Another star of the last three weeks has been Christian Bassogog, a right-winger for Danish side AaB. Also 21, he was plying his trade with Wilmington Hammerheads in the American fourth tier as recently as August 2015 but has been outstanding for Cameroon and scored a cutely-taken goal in added time to seal the 2-0 semifinal win over Ghana.

"If you asked me five months ago: 'You know Bassogog?' I'd say: 'Who?'" Broos says. "I didn't know him. Like I said, we have changed the team and were looking for players. It's easy to go on the internet, search for Cameroonian players and find a list from Azerbaijan to I don't know where. They're playing everywhere but what is the quality, what is the level?

"So you need to look everywhere and make checks," he continues. "I have some friends, old players of mine in Denmark, so I phoned them and asked what kind of player Bassogog was. They told me he was a young player, very good with the ball. So in September my assistant went to watch him and said: 'Coach, you have to see him too; I think we have a good player.' So I went to see him, saw his level and decided that in the next game he had to be with us. He's been given his chance and everyone can see he is a very good player."

The success of Broos' side is all the more significant given that eight players from his original 35-man provisional squad, including Liverpool's Joel Matip, opted out of representing their country in Gabon. Broos holds out little hope of persuading Matip, in particular, to change his mind in the foreseeable future.

"The most important thing is that we have a good team and maybe we can be even better with players like Matip," he says. "I hope he will reconsider, but I don't think he will. Last time they called him up and he played in all the preparation games for the 2017 Cup of Nations but then they put him out of the team when the tournament started. Then, [because of] the organization, he said no.

"I went to talk with him last year, when he was still at Schalke, because I'd been told he was not happy and would not come [with the team]," adds Broos. "From the first moment, he said no. I asked him to come just once and, if it wasn't good, he could just tell me that things were the same as before and he wouldn't come back. That would have been fine, but he never came. It's a pity because he is a very good player."

Might success on Sunday tempt players into returning?

"I hope so," Broos says. "I hope those players will phone me and say: 'OK, coach, we see something has changed now; if you want me then I'm available'. But it's not me who will [make the call]. That's finished. I did it for four months and I can't be on my hands and knees.

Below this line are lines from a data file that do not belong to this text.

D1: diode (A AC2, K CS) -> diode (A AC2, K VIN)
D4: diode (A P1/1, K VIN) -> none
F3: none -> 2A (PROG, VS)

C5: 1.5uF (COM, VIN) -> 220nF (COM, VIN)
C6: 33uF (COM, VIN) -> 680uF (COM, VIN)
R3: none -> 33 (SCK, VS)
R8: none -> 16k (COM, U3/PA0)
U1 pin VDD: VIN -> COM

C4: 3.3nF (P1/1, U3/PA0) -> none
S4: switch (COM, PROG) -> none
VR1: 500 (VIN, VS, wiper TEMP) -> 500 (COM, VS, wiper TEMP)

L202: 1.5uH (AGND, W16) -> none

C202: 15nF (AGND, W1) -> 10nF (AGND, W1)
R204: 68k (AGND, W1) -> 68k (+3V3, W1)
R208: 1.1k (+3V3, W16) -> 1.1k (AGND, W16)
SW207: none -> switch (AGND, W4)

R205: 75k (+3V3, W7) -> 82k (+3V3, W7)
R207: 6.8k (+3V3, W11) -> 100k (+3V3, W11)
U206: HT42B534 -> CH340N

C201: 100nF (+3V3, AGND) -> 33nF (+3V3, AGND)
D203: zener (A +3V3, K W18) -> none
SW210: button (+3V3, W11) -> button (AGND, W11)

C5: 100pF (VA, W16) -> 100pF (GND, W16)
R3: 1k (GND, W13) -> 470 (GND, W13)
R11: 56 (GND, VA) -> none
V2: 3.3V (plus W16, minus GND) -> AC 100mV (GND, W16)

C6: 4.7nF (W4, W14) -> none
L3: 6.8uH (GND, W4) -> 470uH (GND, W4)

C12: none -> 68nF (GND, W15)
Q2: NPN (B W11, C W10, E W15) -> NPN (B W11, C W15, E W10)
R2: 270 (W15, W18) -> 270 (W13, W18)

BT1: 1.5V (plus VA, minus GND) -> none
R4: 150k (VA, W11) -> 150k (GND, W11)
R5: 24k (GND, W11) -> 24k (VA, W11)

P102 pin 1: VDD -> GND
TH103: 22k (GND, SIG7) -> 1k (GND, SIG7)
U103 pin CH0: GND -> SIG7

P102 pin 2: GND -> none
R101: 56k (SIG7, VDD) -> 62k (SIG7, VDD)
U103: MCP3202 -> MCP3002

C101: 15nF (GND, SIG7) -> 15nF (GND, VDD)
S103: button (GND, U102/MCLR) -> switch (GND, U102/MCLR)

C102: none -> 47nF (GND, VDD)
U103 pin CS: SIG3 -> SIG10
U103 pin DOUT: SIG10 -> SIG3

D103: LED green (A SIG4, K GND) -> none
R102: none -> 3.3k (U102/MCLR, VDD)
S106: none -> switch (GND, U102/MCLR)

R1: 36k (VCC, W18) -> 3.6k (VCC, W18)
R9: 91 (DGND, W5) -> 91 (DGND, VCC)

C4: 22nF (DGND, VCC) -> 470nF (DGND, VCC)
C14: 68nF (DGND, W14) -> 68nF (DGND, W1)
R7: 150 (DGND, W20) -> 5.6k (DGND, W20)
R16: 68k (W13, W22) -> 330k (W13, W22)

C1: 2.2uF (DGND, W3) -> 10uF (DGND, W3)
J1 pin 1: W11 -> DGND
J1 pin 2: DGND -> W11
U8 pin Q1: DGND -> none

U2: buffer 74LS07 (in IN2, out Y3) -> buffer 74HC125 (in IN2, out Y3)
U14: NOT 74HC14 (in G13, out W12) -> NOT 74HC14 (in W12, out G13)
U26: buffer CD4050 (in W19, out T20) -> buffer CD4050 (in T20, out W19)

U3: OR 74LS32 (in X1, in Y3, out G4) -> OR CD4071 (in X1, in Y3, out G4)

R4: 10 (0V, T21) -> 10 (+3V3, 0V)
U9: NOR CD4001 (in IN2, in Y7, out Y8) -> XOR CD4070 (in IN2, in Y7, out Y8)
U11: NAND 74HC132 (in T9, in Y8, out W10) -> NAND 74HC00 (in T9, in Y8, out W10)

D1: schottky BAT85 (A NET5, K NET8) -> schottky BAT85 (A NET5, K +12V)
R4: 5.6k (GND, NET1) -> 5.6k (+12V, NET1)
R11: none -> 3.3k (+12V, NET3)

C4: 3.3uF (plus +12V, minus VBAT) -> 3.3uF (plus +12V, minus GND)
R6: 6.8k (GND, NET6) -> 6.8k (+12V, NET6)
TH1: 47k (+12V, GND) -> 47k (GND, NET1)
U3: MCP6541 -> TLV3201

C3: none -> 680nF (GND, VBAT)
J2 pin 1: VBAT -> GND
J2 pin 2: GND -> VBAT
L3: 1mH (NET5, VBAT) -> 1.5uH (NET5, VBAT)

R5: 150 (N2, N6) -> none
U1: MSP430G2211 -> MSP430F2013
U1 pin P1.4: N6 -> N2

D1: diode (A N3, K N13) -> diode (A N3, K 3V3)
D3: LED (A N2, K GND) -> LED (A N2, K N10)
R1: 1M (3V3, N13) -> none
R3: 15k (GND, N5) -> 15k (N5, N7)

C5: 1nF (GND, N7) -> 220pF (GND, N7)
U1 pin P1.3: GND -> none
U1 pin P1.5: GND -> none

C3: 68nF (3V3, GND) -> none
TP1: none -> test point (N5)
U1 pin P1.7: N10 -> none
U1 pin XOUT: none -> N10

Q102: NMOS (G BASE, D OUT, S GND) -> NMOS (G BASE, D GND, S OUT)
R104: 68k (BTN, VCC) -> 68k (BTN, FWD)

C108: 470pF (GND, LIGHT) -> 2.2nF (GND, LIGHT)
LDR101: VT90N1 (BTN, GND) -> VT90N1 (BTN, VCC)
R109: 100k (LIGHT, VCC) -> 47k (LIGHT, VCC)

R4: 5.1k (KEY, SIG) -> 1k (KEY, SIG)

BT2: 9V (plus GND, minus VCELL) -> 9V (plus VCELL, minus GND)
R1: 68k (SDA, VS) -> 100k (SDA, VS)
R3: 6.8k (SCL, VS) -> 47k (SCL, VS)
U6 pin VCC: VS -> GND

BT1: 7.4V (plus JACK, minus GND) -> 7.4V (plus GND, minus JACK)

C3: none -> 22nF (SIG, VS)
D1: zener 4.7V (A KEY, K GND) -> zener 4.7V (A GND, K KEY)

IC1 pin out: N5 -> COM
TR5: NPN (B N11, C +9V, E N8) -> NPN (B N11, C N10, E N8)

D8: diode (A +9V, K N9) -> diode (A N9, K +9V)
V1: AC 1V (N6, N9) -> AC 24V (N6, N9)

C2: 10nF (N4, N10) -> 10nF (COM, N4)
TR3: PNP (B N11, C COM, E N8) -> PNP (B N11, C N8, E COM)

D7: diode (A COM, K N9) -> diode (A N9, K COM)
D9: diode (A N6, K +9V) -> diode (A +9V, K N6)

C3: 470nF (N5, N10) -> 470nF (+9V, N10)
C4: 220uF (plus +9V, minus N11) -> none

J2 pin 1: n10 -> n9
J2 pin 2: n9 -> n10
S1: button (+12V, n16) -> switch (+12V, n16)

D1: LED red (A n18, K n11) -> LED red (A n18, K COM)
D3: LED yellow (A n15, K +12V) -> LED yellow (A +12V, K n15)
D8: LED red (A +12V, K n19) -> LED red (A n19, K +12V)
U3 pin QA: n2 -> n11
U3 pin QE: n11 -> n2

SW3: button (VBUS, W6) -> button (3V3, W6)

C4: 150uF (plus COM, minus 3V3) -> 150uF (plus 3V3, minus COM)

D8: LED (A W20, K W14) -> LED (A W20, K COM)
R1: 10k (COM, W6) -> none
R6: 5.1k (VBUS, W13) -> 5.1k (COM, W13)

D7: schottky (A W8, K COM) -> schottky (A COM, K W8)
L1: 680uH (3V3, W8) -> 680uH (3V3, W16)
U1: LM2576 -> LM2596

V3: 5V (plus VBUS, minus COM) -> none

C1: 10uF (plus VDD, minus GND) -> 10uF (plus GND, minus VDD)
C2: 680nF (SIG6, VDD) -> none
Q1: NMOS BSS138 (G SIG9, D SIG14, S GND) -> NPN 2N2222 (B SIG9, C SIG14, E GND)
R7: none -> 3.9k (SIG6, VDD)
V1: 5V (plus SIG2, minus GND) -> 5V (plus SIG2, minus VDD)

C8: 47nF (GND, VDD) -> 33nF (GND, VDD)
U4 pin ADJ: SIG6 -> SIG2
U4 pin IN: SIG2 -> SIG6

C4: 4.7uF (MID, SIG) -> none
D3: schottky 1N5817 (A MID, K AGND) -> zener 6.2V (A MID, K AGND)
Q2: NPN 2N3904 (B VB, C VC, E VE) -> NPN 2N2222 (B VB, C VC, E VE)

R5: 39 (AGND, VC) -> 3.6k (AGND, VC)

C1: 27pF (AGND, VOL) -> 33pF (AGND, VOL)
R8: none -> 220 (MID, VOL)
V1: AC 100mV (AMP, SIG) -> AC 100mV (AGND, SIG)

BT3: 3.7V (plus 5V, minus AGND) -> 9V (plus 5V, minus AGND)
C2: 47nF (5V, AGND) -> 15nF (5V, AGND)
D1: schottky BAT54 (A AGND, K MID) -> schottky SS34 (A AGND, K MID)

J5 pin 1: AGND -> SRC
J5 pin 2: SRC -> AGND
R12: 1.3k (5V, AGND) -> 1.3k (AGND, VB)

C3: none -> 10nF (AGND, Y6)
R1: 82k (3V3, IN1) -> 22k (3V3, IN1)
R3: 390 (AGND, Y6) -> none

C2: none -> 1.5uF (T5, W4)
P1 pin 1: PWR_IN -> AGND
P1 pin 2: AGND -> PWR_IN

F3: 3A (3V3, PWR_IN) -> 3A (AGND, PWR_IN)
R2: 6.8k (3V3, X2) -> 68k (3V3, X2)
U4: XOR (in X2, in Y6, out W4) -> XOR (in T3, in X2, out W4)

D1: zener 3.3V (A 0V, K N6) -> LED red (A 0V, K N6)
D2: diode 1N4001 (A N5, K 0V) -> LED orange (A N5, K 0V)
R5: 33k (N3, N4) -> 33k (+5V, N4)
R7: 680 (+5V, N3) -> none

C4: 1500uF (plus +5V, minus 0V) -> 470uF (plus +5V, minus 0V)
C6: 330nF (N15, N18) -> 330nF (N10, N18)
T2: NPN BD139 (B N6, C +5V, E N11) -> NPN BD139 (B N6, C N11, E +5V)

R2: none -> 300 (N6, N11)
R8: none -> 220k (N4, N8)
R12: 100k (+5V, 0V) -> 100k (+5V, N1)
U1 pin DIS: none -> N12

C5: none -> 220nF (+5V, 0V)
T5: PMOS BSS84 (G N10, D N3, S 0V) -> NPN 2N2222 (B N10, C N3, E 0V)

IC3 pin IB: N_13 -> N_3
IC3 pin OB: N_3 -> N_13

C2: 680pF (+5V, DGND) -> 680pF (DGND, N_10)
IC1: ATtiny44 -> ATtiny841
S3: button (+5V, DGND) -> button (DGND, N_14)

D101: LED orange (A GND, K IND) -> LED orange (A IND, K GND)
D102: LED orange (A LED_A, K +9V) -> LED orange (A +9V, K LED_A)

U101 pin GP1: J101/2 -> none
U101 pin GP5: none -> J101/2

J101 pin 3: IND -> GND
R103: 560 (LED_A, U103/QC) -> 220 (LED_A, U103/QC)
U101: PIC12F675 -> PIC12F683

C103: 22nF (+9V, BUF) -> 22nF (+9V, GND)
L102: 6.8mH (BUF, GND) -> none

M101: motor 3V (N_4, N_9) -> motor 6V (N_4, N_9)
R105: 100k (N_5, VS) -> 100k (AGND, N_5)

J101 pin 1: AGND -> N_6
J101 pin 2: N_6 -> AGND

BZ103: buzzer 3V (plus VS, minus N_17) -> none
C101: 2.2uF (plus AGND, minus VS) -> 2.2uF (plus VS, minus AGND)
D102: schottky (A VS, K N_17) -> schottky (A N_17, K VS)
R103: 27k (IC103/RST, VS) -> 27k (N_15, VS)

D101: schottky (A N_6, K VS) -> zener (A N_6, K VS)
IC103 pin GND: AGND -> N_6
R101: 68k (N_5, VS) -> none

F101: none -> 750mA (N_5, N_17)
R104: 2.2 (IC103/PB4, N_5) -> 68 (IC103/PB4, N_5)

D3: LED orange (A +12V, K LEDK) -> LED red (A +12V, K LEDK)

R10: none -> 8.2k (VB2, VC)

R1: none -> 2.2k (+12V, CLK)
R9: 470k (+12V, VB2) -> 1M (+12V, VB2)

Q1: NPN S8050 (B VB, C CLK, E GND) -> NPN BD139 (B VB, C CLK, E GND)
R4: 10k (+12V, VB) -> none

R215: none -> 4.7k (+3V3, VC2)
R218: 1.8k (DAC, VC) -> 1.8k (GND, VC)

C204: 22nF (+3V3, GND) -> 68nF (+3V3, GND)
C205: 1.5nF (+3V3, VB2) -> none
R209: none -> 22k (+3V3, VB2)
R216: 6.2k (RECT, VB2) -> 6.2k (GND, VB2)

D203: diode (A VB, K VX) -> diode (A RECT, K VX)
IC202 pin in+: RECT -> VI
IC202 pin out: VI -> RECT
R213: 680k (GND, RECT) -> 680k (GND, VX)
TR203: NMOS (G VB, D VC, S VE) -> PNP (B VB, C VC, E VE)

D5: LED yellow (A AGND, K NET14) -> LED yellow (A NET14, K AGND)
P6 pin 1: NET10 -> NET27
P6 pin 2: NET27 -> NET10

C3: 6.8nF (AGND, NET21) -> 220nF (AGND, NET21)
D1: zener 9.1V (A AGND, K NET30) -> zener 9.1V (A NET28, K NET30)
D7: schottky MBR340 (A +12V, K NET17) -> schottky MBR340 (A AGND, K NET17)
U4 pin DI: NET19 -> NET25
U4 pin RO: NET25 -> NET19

Now, it's down to them."

For now, Cameroon are fine in their current state. Broos says the team spirit is "unbelievable... a group of 23 players but certainly a group of 23 friends" and he is finding that those who criticised his revamp are now falling over themselves to offer olive branches.

"Many journalists are coming to me now and saying: 'Coach, at the start we were wondering what you were doing'. Now they understand why I did it, again and again. And if the results were not there, I would not be here; I'd already be back home in Belgium."

Broos has promised his wife that he will retire next February, when his current contract ends: "I don't want to die on the bench. With what's happening now, maybe it will be a good moment to stop."

That will be the end of a coaching career, which brought considerable success in Belgium with, in particular, Club Brugge and Anderlecht. Now Broos is one game from a crowning moment that he might never have expected.

"Game after game we've seen that, yes, we can go further with this team," he says. "Now we are where we dreamed of being. Let's hope that on Sunday we can end this dream with a big party and the cup."

All of a sudden, Broos' apparent strangeness has given way to what his adopted country hopes is normality for years to come.